HOW TO COMPLETE THIS TASK —
Quote the records exactly, starting at the first line and stopping after the line with "### **Step 2: Configure"; skip the pictures.

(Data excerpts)
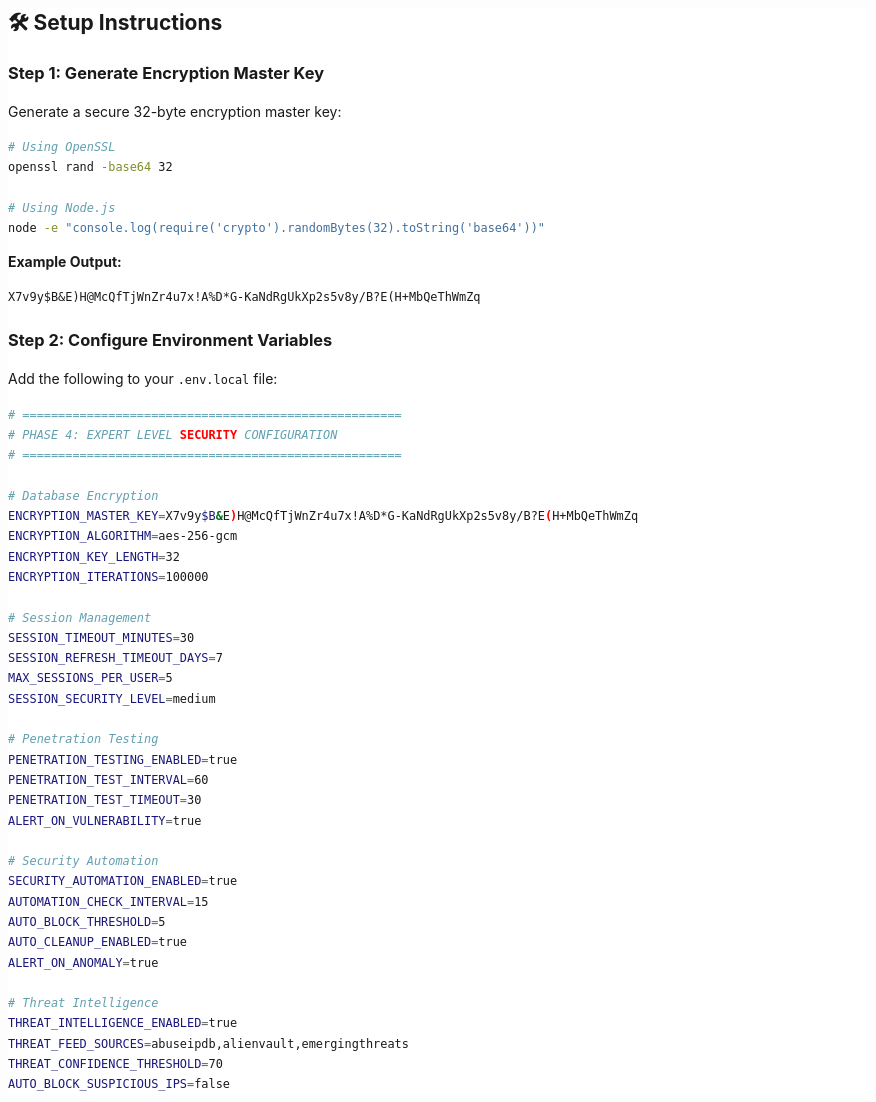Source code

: ## 🛠️ Setup Instructions

### **Step 1: Generate Encryption Master Key**

Generate a secure 32-byte encryption master key:

```bash
# Using OpenSSL
openssl rand -base64 32

# Using Node.js
node -e "console.log(require('crypto').randomBytes(32).toString('base64'))"
```

**Example Output:**
```
X7v9y$B&E)H@McQfTjWnZr4u7x!A%D*G-KaNdRgUkXp2s5v8y/B?E(H+MbQeThWmZq
```

### **Step 2: Configure Environment Variables**

Add the following to your `.env.local` file:

```bash
# =====================================================
# PHASE 4: EXPERT LEVEL SECURITY CONFIGURATION
# =====================================================

# Database Encryption
ENCRYPTION_MASTER_KEY=X7v9y$B&E)H@McQfTjWnZr4u7x!A%D*G-KaNdRgUkXp2s5v8y/B?E(H+MbQeThWmZq
ENCRYPTION_ALGORITHM=aes-256-gcm
ENCRYPTION_KEY_LENGTH=32
ENCRYPTION_ITERATIONS=100000

# Session Management
SESSION_TIMEOUT_MINUTES=30
SESSION_REFRESH_TIMEOUT_DAYS=7
MAX_SESSIONS_PER_USER=5
SESSION_SECURITY_LEVEL=medium

# Penetration Testing
PENETRATION_TESTING_ENABLED=true
PENETRATION_TEST_INTERVAL=60
PENETRATION_TEST_TIMEOUT=30
ALERT_ON_VULNERABILITY=true

# Security Automation
SECURITY_AUTOMATION_ENABLED=true
AUTOMATION_CHECK_INTERVAL=15
AUTO_BLOCK_THRESHOLD=5
AUTO_CLEANUP_ENABLED=true
ALERT_ON_ANOMALY=true

# Threat Intelligence
THREAT_INTELLIGENCE_ENABLED=true
THREAT_FEED_SOURCES=abuseipdb,alienvault,emergingthreats
THREAT_CONFIDENCE_THRESHOLD=70
AUTO_BLOCK_SUSPICIOUS_IPS=false
```
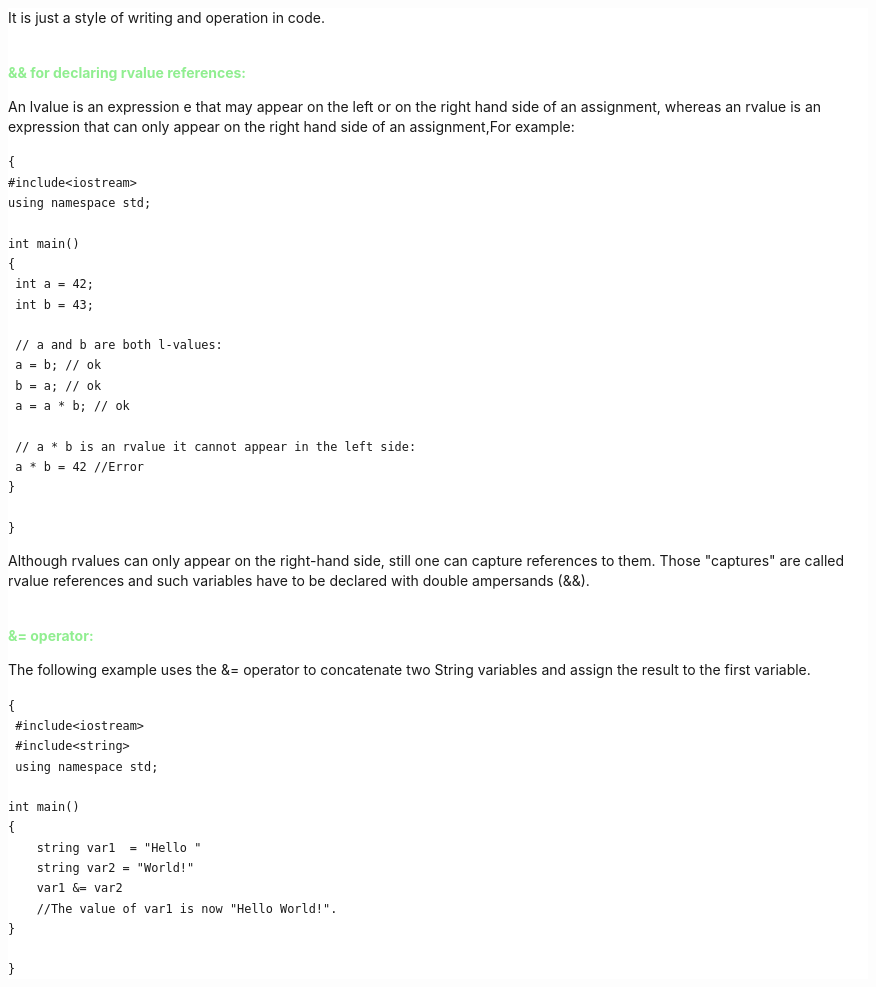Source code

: It is just a style of writing and operation in code.
</br></br>

<b><p style="color:lightgreen;">&& for declaring rvalue references:</p></b>

 An lvalue is an expression e that may appear on the left or on the right hand side of an assignment, whereas an rvalue is an expression that can only appear on the right hand side of an assignment,For example:

 ```
{
 #include<iostream>
 using namespace std;

int main()
{
  int a = 42;
  int b = 43;

  // a and b are both l-values:
  a = b; // ok
  b = a; // ok
  a = a * b; // ok

  // a * b is an rvalue it cannot appear in the left side:
  a * b = 42 //Error
}

}
```
Although rvalues can only appear on the right-hand side, still one can capture references to them. Those "captures" are called rvalue references and such variables have to be declared with double ampersands (&&).
</br></br>

<b><p style="color:lightgreen;">&= operator:</p></b>

The following example uses the &= operator to concatenate two String variables and assign the result to the first variable.
```
{
 #include<iostream>
 #include<string>
 using namespace std;

int main()
{
    string var1  = "Hello "
    string var2 = "World!"
    var1 &= var2
    //The value of var1 is now "Hello World!".
}

}
```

RESULT OF THE TASK —
Source code

: ## 🛠️ Setup Instructions

### **Step 1: Generate Encryption Master Key**

Generate a secure 32-byte encryption master key:

```bash
# Using OpenSSL
openssl rand -base64 32

# Using Node.js
node -e "console.log(require('crypto').randomBytes(32).toString('base64'))"
```

**Example Output:**
```
X7v9y$B&E)H@McQfTjWnZr4u7x!A%D*G-KaNdRgUkXp2s5v8y/B?E(H+MbQeThWmZq
```

### **Step 2: Configure Environment Variables**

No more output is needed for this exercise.